J: Scared as hell. I worry about the standard surgery stuff…ok some of it may not be rationale…then there is the rationale…what will they find? What will the diagnosis be? It could turn out great or just utter crap. Either way, we will have a lot to think about. However, we can’t even start planning the next step until after it. So, we’re stuck waiting. It kills me!
B: Do you think that sometimes you don’t realize how much infertility affects me?
J: Oh yeah. I have a harder time reading your feelings now. You’ve created this new way of putting on a happy face. When we first got together, you didn’t have that. Now, I have a harder time reading and reacting to you, because you have that mask on. That’s why we have our new secret signal, so I don’t have to read you. You feel sad or whatever about the situation, and you give me the signal. That helps.
B: How has it changed me from your perspective?
J: You’re more guarded, but in a good way. You show a ton of love to more people. You are still a happy go lucky person, but every once in a while something happens and you pull inside your shell. You always come back out though. You are very passionate person, and this subject is no different. You fight to help those who are in your situation, you do your best to help those who aren’t to understand.
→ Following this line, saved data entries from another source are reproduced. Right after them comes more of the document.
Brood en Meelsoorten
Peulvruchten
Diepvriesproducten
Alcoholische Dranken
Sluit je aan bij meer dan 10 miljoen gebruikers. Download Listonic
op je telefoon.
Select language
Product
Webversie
It’s an incredible and inspiring focus. It makes me want to take up the cause with you. I like it! Not the shell part, but the rest.
B: What would you want to hear from a friend who isn’t going through infertility? How do you want them to support you?
J: That’s a loaded question. I have found that trusting people with this subject is tough. I’m not going to set myself up to discuss this with somebody who won’t understand it, because I’m passionate about it. What I want to hear from a friend is nothing…I want them to listen. I don’t want them to judge, give advice, etc. I just want them to sit there and listen, nod their head. Not tell me how to have sex with my wife or tell me to be patient.
I would like to say that your blogging friends are amazing. Without them, you probably would have felt much more alone. I do read their comments on your posts. They educate me sometimes. You need a men’s advice column on the top of your blog. You know, What Men Need to Know tab, and all you women can educate us guys.